片想い婚
「……え、それ、どういう」

「…………」

「咲良が元々、あの人を好きだったってこと?」

 信じられない、とばかりに小さく首を振った。その反応に少し笑ってしまう。そうだよね、驚くよね。

 頬に流れた涙を乱暴に拭き、半ばやけくそ気味に言った。

「馬鹿だよね、お姉ちゃんの婚約者だって知ってたのに初恋だったんだよ。七歳も年上だし、相手にされないことなんて考えなくてもわかるのに」

「……そ、んな」

「それでも子供の頃からずっと好きだったから……」

 私は両手で顔を覆って泣いた。

 そう、ずっと彼が好きだった。叶わないと思っていた片想いが叶ったんだと結婚式の日は喜んだ。

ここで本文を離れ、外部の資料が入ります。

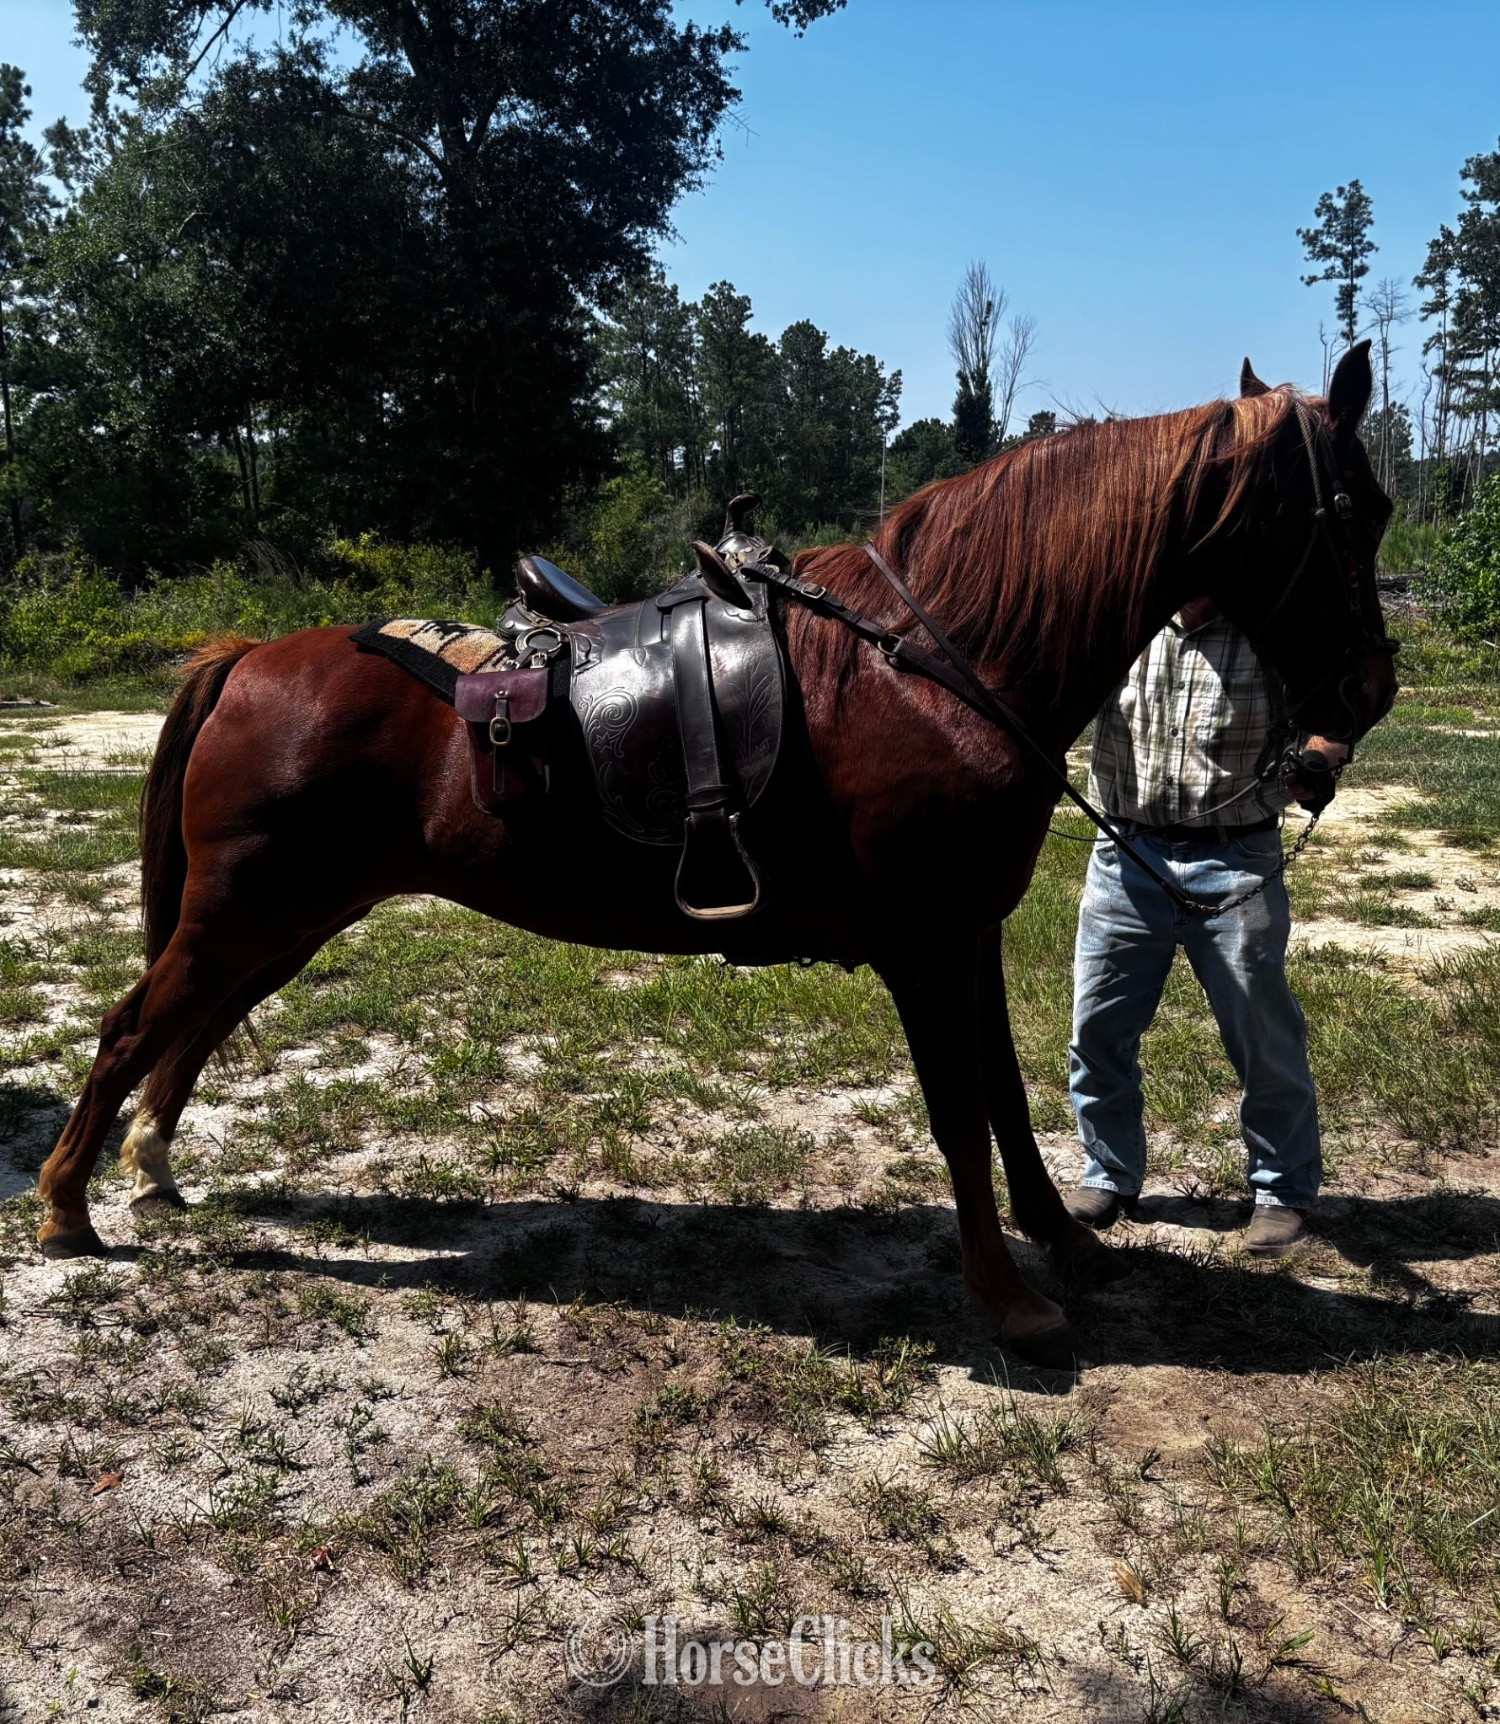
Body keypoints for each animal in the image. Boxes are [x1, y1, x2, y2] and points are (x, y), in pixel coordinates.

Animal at [34, 344, 1396, 1367]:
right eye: (1359, 509)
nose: (1370, 692)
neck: (933, 661)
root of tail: (249, 659)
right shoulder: (924, 944)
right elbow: (961, 1115)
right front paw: (1009, 1300)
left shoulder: (972, 932)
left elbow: (1009, 1103)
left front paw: (1062, 1239)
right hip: (247, 909)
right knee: (131, 1027)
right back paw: (65, 1204)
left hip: (291, 915)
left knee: (190, 1025)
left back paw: (147, 1170)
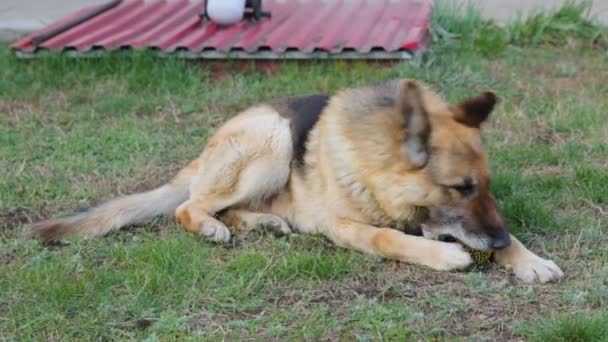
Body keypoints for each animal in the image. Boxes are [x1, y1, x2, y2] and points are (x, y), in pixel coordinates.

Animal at [27, 79, 560, 284]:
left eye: (484, 185)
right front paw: (444, 255)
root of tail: (201, 156)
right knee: (189, 206)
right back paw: (213, 227)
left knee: (227, 207)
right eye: (460, 188)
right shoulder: (345, 227)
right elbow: (388, 237)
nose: (498, 241)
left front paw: (527, 258)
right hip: (273, 139)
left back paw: (262, 223)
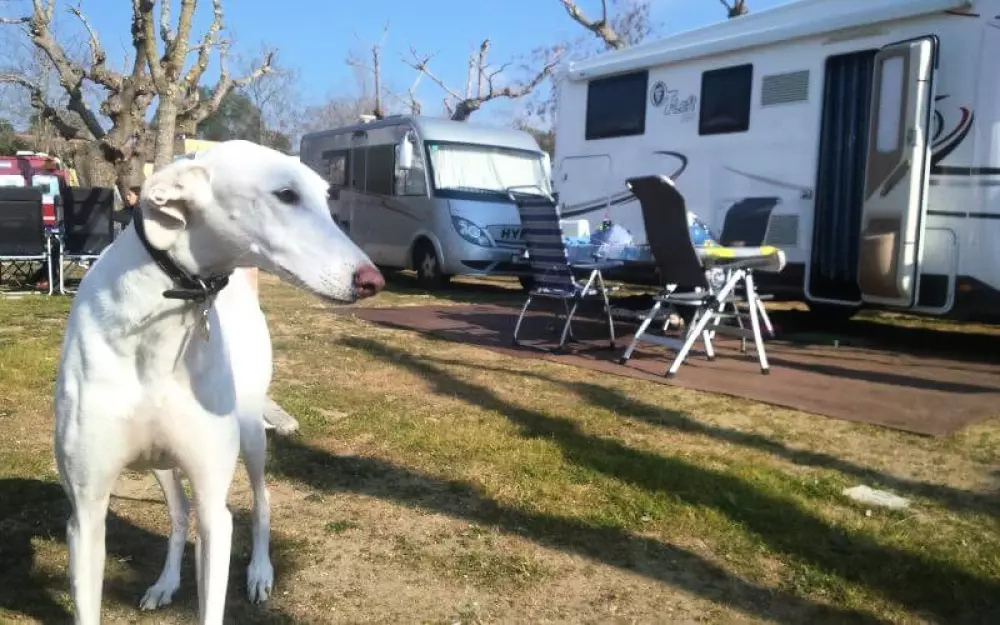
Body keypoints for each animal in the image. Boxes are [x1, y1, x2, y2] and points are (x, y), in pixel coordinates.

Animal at [53, 140, 384, 624]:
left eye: (327, 197)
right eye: (287, 194)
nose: (372, 281)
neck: (158, 333)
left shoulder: (215, 508)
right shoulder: (86, 514)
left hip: (250, 435)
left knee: (261, 502)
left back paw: (261, 573)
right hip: (161, 464)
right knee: (177, 513)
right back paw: (166, 582)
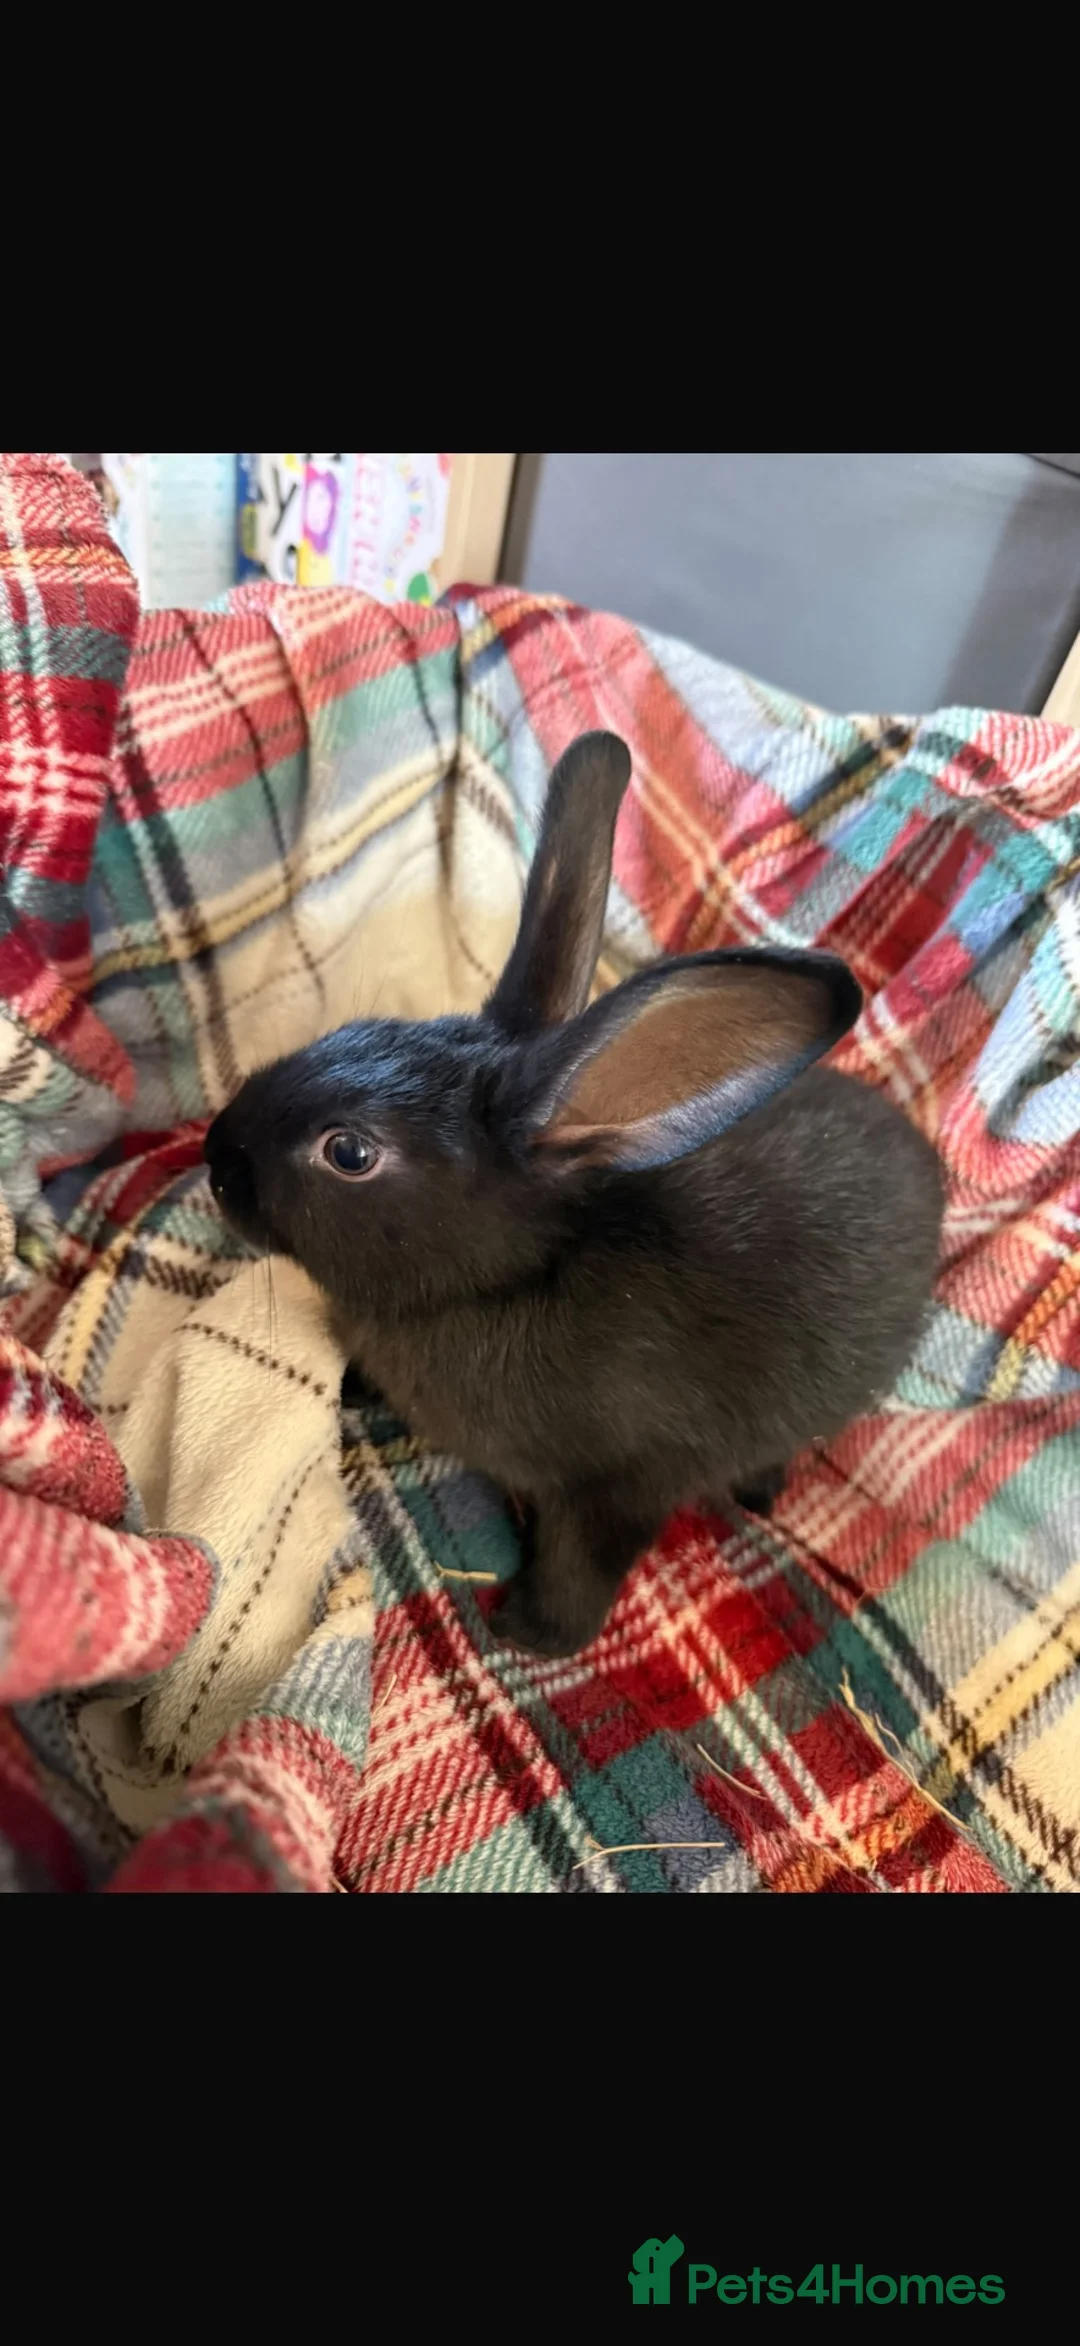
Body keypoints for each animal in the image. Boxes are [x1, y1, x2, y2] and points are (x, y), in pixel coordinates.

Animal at [205, 731, 944, 1657]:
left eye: (349, 1152)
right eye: (353, 1032)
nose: (214, 1159)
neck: (502, 1284)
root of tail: (927, 1166)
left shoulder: (622, 1485)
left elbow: (581, 1565)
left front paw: (525, 1631)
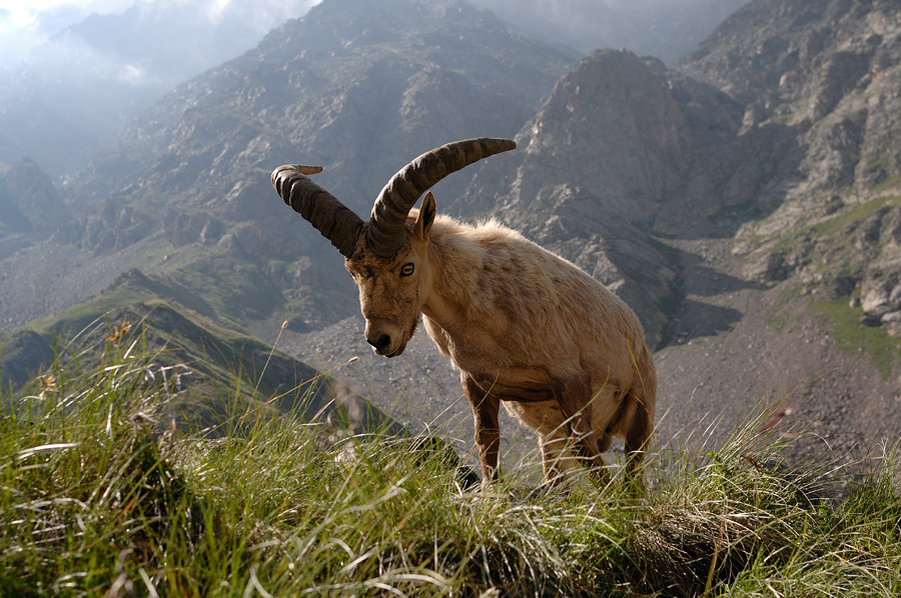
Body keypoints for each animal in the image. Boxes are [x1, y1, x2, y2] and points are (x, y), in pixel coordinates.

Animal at [270, 138, 656, 490]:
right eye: (352, 272)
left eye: (407, 267)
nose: (380, 339)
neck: (482, 314)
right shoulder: (476, 382)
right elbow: (487, 441)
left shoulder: (568, 378)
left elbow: (585, 448)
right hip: (547, 433)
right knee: (558, 469)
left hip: (640, 409)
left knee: (630, 464)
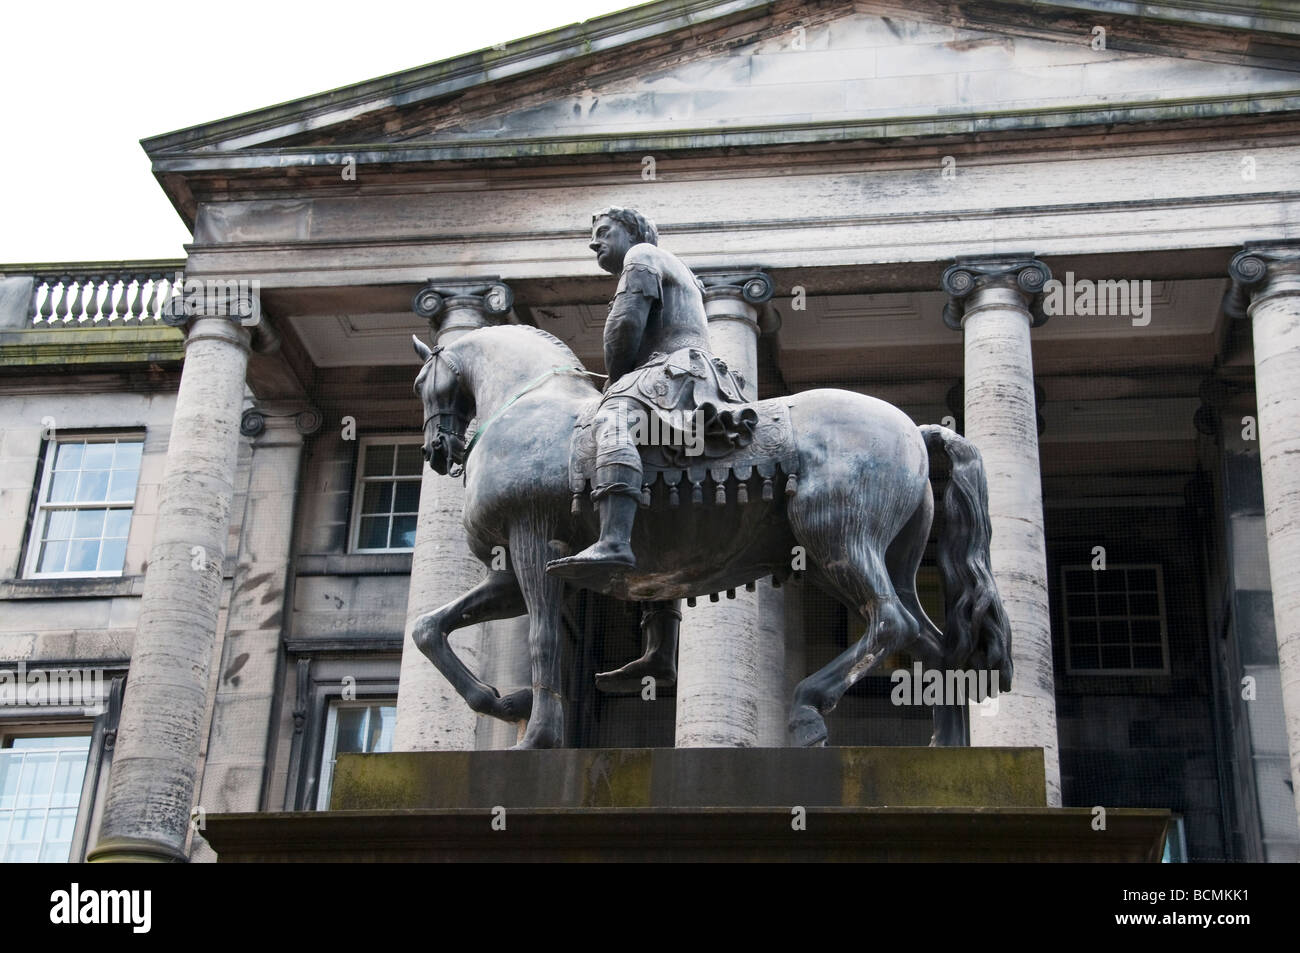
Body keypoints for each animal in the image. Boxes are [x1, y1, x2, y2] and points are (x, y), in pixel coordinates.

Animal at [410, 323, 1008, 748]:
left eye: (420, 384)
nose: (436, 452)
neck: (528, 408)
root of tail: (915, 427)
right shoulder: (509, 571)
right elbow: (428, 628)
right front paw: (501, 702)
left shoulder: (534, 541)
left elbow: (543, 640)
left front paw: (537, 737)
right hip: (872, 557)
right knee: (931, 643)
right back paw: (946, 751)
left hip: (837, 538)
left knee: (890, 621)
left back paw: (808, 709)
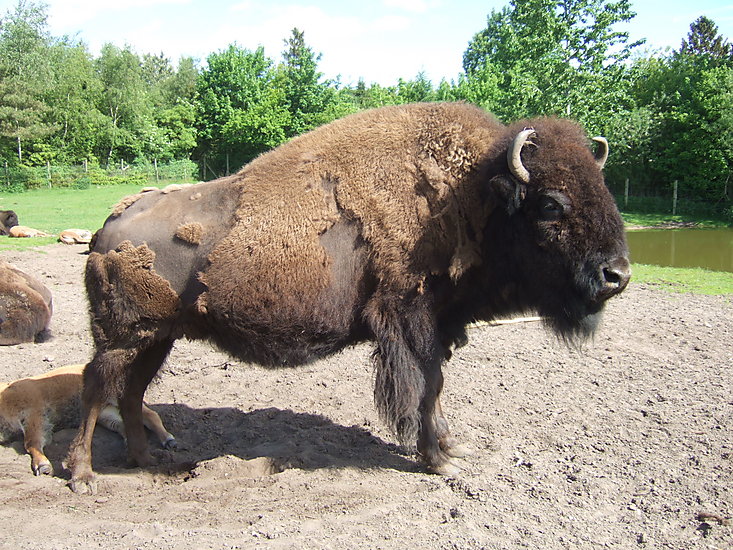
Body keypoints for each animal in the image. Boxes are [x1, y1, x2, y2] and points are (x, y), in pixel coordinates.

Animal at [66, 102, 630, 493]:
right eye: (551, 203)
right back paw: (83, 476)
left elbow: (437, 387)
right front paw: (438, 459)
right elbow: (424, 388)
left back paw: (145, 462)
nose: (616, 275)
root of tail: (107, 227)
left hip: (156, 338)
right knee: (96, 388)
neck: (468, 197)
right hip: (121, 337)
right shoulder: (411, 324)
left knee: (131, 392)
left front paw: (451, 448)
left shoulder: (439, 327)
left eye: (603, 190)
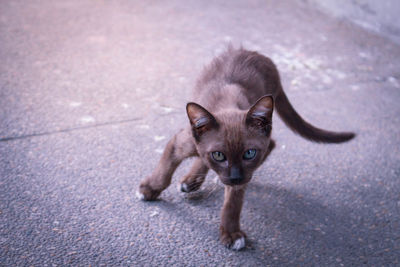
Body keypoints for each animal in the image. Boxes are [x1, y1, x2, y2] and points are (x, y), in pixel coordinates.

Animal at [136, 47, 354, 251]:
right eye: (218, 155)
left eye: (249, 153)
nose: (235, 177)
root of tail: (255, 53)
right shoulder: (181, 143)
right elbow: (165, 169)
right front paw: (150, 189)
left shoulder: (242, 175)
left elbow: (232, 204)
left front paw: (231, 234)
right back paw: (192, 181)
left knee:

 でも違うんだね。形だけの結婚じゃどうにもならない。心と心が通じ合えるわけじゃないんだ。私は甘すぎた。

 自分の嗚咽の音が部屋に響く。蓮也にこんなことを言うなんてダメだとわかってるのに、もう止まれなかった。誰かに聞いて欲しかったのかもしれない。

 泣き続ける私に、蓮也は黙っていた。ただ涙をこぼす私をみている。隣に蓮也が座ってる空間が心地良かった。

 蓮也を好きだったらよかったのにな、と思った。

 一緒にいて楽で、私を好きでいてくれて、いいやつだし気も合う。きっと付き合ったら上手くやっていけるだろうなと想像もつく。

 それでも———私が選んだのは、あの人だった。







 昨晩ほとんど眠れていなかった私は、ソファの上でいつのまにか眠ってしまっていた。

 目が覚めた時はもう外は暗くなっていて、慌てて謝る私に蓮也は笑ってくれた。

 ここ最近、ぐっすり眠れていなかった気がする。体の疲労感が取れてスッキリした気がした。頭も冴えてきた気がする。

 お姉さんのバイトはもう少しで終わるので、帰ったらみんなでピザでも取って食べようと提案してくれた。私は喜んで頷き、とりあえず二人で並びお姉さんの帰りを待った。

 なんとなくテレビを眺めながら、驚くぐらい居心地のいいこの場所を不思議に思っていた。くだらないバラエティの音声が流れていて、蓮也と笑いながらそれを見ている。あまり広くないリビングは今日初めてきたとは思えない。

 蒼一さんと暮らしている時はいつでも緊張してた。隣に座ってテレビを見ることすら上手くできなかった。どこか肩の力が入ってて、気が抜けなかった。

 蓮也はまるでずっと前から一緒に暮らしてたみたいに楽だ。自宅ってこういうところだったっけ。そう思いながら、心の中でその答えをわかっていた。